Table: EBDI Pattern of Inconsistencies

The inconsistencies come in many forms and suggest that we pay close attention to how each one intends or acts toward who the community is being rebuilt for. While the language used by the developers has been about ‘community building’ the social engineering experiment has consistently left the existing community out of the discussion and decision-making. For example, it has been more than one year since EBDI had a regular open meeting for community residents to learn about the status of the project. And as shown in the table insert, when ‘public’ events occur residents are hand-picked for attendance or informed after-the-fact.

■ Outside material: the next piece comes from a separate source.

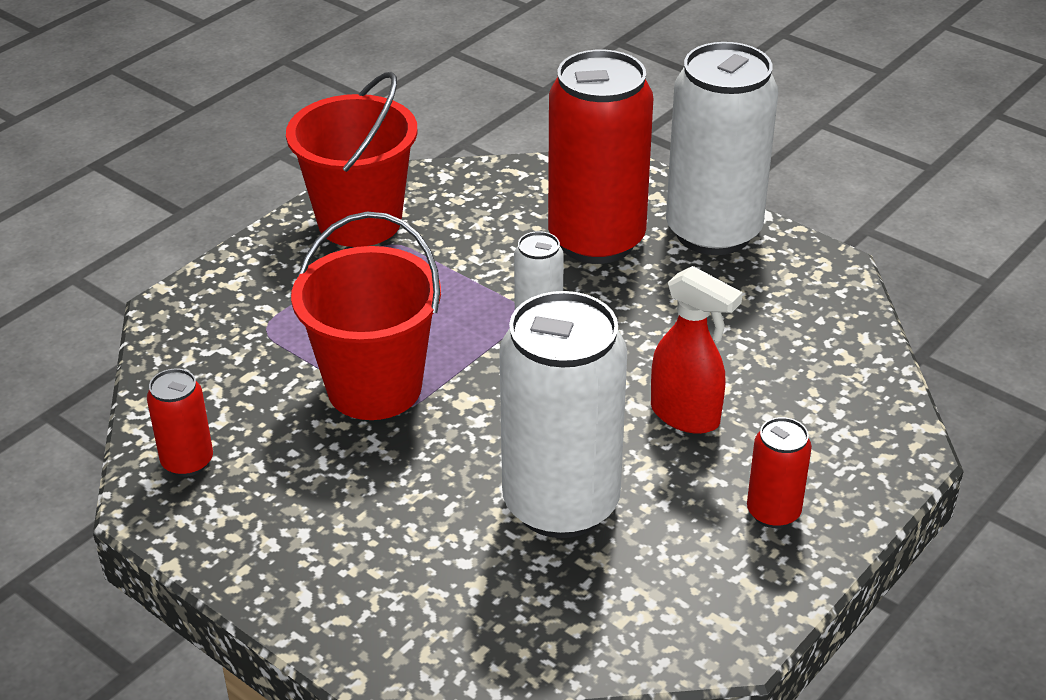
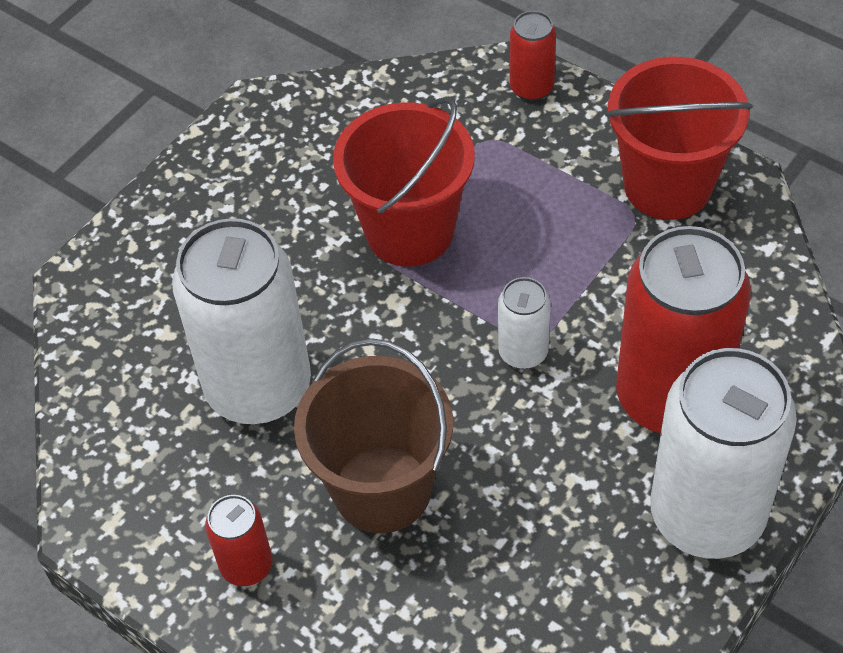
camera: 90 degrees right, 15 degrees up
red can [147,368,213,477] -> red can moved to [510,11,556,101]
red spray bottle [651,266,743,434] -> brown bucket [294,338,453,533]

Perhaps we must agree on what the term justice means to all stakeholders to begin to bridge the inconsistences in words and action-to meet on a path where everyone is moving toward a collective understanding of justice. Until then those with less power must organize to demand equity in benefit because the powerful stakeholders are currently running the show-creating a reality for the public consistent with their view of ‘justice’.

Finally, if we abide by the law defining what is ‘justice’ in regard to the use of eminent domain in community building, it is clear: ‘a taking of private land should be struck down if it is clearly intended to favor a particular private party over another, or if only an incidental public benefit exists’ (Supreme Court 2005). Because public:private partnerships have been the power behind this redevelopment project and substantial public funds have contributed to removal of residents, acquisition and demolition of property, preparation of land, update of infrastructure, tax incentives for developers, subsidies for developers, public:private status of development agency and new community school, ensuring equitable and sustainable benefit cannot be a side-effect but a major measurable outcome. Anything else would be an injustice-socially and legally.